Hermes International SCA rose in Paris trading on speculation the luxury-goods company’s founding family may be more willing to sell following the death of former President and Chief Executive Officer Jean-Louis Dumas.
Hermes rose 2.02 euros, or 2 percent, to 101.65 euros, valuing the company at 10.7 billion euros ($14 billion). Dumas, who led the maker of silk ties and saddles for nearly three decades, died May 1, aged 72, Hermes said.
“Some people may believe that the other family members will now be more willing to sell,” Antoine Belge, an analyst at HSBC in Paris said today by telephone. “We think the descendents of the founder are still committed to keeping the company independent, especially the fifth-generation members who still control the majority of the voting rights.”
“There is no change in the Hermes family’s attachment to the company,” Christel Denef a spokeswoman for Paris-based Hermes said in an e-mail.

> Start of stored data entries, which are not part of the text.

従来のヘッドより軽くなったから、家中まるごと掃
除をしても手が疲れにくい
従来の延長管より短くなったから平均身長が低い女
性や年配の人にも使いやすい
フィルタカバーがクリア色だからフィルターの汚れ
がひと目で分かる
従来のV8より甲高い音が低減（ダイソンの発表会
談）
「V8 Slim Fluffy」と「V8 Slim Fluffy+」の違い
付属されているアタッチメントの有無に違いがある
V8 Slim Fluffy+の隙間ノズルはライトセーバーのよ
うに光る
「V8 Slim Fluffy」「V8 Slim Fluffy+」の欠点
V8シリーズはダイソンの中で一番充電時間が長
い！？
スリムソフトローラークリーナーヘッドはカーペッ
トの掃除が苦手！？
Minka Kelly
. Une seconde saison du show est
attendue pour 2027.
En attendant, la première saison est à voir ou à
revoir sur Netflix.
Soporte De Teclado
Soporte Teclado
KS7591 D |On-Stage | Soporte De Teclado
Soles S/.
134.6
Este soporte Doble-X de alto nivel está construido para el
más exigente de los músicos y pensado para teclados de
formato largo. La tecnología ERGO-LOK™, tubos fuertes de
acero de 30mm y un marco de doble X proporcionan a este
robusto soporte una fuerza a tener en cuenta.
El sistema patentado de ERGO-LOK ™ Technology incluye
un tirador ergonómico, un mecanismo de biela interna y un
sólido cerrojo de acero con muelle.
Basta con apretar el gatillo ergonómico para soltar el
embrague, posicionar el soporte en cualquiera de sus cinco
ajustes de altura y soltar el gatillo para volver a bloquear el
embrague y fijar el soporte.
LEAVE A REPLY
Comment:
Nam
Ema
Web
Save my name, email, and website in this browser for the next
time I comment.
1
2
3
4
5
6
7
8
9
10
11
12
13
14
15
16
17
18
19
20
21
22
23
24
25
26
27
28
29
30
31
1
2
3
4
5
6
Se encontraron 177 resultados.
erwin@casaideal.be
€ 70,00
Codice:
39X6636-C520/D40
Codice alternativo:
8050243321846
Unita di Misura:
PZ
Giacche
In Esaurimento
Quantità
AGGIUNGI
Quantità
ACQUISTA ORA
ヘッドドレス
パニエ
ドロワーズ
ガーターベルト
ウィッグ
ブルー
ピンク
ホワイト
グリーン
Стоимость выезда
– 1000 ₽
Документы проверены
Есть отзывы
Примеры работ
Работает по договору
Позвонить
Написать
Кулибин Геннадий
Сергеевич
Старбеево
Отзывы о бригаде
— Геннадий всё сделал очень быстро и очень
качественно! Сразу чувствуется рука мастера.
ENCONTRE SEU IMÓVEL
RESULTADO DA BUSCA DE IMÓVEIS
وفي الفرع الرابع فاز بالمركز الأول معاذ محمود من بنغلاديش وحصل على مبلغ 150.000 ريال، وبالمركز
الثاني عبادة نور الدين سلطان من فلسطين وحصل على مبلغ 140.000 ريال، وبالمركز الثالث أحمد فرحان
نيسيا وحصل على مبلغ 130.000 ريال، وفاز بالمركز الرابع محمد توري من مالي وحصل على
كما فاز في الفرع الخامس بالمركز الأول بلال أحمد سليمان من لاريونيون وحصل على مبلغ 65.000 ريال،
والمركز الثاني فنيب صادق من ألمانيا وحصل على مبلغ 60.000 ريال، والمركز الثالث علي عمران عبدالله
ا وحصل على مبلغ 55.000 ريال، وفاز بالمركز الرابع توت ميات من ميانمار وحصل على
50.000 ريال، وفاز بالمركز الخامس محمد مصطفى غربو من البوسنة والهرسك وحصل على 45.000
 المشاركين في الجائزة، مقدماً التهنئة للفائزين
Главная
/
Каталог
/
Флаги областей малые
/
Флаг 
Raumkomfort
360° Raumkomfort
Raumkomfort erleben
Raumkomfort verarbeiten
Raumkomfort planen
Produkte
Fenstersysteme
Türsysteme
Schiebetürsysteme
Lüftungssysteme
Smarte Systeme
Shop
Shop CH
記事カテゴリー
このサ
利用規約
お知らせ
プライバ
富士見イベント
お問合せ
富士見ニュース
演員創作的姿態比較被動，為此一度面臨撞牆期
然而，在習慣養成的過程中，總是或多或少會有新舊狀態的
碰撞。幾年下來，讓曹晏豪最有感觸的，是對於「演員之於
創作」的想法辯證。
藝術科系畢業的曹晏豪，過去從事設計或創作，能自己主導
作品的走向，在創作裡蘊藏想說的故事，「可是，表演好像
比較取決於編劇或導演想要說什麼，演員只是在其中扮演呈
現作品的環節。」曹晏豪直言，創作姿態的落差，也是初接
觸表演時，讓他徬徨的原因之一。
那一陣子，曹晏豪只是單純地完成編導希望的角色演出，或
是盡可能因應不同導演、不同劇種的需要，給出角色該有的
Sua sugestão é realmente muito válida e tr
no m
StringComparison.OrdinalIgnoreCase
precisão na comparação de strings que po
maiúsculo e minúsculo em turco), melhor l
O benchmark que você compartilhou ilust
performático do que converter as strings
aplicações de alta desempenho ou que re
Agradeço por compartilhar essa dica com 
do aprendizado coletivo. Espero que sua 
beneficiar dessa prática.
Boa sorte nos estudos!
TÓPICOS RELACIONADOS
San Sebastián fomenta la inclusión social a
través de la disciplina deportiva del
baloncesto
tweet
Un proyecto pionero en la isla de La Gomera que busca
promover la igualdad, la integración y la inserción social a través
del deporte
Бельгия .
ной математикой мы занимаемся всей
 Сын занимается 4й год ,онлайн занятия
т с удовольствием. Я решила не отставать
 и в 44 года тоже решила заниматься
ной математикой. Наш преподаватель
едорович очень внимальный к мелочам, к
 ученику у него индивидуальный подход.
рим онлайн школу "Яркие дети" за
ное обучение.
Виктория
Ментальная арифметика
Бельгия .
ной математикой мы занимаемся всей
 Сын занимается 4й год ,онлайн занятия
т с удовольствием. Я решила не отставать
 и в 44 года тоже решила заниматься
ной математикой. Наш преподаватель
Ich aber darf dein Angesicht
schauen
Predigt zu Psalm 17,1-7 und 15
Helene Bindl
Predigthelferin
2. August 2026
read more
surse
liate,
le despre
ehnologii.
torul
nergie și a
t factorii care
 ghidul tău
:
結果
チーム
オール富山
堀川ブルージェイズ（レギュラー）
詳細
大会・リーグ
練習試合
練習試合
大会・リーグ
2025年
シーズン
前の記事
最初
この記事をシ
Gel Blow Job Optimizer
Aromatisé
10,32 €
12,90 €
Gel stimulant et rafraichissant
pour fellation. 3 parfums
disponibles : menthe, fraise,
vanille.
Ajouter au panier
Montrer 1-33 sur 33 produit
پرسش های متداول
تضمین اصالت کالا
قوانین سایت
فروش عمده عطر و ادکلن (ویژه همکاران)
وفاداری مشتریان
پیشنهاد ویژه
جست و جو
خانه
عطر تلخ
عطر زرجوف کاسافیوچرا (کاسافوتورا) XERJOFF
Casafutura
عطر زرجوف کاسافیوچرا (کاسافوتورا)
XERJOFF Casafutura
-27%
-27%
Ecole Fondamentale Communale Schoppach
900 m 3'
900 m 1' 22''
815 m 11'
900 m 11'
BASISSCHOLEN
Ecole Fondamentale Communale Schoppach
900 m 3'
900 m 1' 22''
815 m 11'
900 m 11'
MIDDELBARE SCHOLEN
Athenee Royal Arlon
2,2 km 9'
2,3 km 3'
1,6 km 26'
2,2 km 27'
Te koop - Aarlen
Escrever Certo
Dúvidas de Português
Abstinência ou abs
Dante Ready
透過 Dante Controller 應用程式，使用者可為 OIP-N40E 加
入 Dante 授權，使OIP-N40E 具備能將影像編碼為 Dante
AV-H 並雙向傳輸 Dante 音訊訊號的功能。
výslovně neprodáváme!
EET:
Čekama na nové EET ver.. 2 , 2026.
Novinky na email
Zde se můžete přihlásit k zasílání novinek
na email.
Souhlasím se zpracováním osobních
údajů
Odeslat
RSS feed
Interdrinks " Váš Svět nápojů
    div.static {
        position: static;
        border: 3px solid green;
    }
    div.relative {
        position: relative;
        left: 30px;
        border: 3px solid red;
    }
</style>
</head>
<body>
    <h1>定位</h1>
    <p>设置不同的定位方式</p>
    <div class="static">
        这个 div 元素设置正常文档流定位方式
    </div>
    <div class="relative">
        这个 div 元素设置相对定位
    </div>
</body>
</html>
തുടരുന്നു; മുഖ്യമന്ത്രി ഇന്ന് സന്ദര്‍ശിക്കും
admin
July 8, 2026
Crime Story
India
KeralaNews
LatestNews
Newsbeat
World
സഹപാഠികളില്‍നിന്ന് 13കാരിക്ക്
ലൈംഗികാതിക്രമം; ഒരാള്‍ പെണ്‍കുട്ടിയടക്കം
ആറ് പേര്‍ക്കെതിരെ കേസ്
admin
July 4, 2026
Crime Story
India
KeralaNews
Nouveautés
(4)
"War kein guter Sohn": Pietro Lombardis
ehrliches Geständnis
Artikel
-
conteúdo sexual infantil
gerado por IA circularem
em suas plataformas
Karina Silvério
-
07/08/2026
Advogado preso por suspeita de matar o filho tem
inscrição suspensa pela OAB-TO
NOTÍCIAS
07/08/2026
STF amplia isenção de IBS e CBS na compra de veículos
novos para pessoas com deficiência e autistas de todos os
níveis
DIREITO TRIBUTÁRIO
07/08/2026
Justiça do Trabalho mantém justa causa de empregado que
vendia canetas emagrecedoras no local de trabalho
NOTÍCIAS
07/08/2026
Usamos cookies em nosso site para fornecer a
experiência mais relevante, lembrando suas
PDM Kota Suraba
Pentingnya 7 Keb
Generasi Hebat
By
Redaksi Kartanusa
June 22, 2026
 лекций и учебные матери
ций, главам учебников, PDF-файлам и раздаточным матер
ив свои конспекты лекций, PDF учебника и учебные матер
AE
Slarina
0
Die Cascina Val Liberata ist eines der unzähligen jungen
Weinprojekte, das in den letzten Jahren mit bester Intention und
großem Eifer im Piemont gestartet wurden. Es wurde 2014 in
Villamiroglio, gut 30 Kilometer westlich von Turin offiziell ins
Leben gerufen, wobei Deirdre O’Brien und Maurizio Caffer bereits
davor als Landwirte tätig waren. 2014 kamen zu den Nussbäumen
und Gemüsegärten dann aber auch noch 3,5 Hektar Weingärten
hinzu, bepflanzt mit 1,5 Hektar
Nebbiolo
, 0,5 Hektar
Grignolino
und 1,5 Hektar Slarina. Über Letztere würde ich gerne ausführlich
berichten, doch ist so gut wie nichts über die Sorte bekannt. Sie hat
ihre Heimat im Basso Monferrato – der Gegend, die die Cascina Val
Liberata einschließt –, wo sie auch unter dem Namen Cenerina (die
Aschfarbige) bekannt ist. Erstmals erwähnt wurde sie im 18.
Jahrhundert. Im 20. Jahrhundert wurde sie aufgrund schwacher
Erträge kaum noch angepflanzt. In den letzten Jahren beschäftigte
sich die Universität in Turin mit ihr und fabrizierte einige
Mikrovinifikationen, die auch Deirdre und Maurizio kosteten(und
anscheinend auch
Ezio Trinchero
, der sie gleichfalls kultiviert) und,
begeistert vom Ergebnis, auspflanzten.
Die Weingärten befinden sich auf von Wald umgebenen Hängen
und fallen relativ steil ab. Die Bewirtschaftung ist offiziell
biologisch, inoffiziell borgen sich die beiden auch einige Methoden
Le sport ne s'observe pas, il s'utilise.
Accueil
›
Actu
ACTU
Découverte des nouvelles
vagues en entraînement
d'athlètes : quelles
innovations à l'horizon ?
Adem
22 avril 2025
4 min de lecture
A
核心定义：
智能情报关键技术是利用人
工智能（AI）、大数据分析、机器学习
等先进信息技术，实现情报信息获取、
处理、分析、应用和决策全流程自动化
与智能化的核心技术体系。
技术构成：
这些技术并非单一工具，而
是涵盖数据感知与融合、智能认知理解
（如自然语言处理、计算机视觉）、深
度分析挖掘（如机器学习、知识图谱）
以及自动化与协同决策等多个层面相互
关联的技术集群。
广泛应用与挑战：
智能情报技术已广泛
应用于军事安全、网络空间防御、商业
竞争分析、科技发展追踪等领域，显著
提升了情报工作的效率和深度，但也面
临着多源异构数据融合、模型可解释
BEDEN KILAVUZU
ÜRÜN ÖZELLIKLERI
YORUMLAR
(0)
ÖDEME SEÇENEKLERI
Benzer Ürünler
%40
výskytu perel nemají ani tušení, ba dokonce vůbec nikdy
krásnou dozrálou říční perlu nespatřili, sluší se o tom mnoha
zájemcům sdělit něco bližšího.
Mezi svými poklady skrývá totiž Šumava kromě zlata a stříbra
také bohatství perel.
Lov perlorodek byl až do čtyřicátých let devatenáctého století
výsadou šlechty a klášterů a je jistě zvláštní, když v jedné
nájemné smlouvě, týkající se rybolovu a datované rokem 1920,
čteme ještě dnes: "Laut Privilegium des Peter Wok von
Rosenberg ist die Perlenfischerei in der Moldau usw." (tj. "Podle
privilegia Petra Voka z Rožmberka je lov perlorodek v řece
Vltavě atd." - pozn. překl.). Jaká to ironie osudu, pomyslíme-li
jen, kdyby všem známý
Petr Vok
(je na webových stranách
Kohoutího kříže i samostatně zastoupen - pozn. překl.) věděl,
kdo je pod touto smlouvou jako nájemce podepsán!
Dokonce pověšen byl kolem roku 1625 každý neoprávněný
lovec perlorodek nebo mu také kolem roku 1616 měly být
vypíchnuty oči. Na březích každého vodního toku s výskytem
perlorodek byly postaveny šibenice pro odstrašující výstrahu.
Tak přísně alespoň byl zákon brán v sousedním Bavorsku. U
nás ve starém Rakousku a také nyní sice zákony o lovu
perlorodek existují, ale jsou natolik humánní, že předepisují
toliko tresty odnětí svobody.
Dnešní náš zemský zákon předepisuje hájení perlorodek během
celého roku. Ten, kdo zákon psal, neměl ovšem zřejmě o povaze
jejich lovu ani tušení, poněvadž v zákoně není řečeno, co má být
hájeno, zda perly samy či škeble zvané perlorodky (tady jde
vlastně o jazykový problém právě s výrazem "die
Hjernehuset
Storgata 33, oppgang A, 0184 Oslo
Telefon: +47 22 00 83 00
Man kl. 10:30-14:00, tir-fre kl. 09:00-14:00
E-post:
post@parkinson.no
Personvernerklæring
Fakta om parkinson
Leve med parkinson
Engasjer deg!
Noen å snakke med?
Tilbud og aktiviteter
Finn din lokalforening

About 74 percent of Hermes stock is held by the family.
Since Dumas retired in 2006, Hermes’s share price has been buffeted by speculation luxury rivals LVMH Moet Hennessy Louis Vuitton SA or Cie. Financiere Richemont SA might make a takeover bid. Most recently, LVMH Chairman Bernard Arnault was weighing the sale of drinks unit Moet Hennessy to fund a possible bid, The Financial Times reported last April. LVMH denied the reports at the time.
Hermes, whose Kelly handbags retail from around 4,000 euros, is trading on an estimated price-earnings ratio of 32.4 compared with 19 for LVMH and 22 for Richemont, according to data compiled by Bloomberg.
Sonia Fellmann, a spokeswoman for LVMH, did not immediately return calls seeking comment. Alan Grieve, Richemont’s corporate affairs director, wasn’t immediately available to comment.
The Hermes family has “no plans to sell and nothing is going to happen in the short to medium term,” Patrick Thomas, who succeeded Dumas as sole CEO in 2006, said in a March interview. Thomas, the first non-family member to run the 173-year-old company, said last May there would be no sale of a majority stake while the fifth and sixth generations of the family were in control.
Hermes’s operating profit margin was 24.2 percent in 2009, data compiled by Bloomberg show. LMVH’s was 19.7 percent while Richemont’s was 18.1 percent in the year ended March 2009.
Dumas’s death “shouldn’t change at all the family’s attachment to the group and its desire to stay in control,” Loic Morvan and Cedric Rossi, analysts at Aurel BGC in Paris wrote in a note today.
Members of the Hermes family sit on the executive committee and supervisory board. They include deputy managing director Guillaume de Seynes, artistic director Pierre-Alexis Dumas and Jerome Guerrand, chairman of the supervisory board. Another relative, Bertrand Puech, chairs Emile Hermes SARL, which represents the family shareholders.
Dumas led Paris-based Hermes from 1978 until his retirement in 2006, when he was succeeded by Thomas. During his tenure as CEO, Dumas, who had previously worked as an assistant buyer for U.S. department store Bloomingdales, expanded Hermes’s product range and retail network and bought stakes in manufacturers such as Swiss watch-movements maker Vaucher Manufacture Fleurier and British shoemaker John Lobb. Hermes listed on the stock exchange in 1993.
Dumas, who remained honorary executive chairman of Hermes until his death, is survived by his daughter Sandrine, and son Pierre-Alexis. A funeral service for Dumas will be held May 7 at 3 p.m. in Paris, Hermes said.
Hermes posted net income of 288.8 million euros and revenue of 1.9 billion euros in 2009, the company said March 5. Hermes was founded in 1837 by Thierry Hermes as a maker of harnesses and saddles.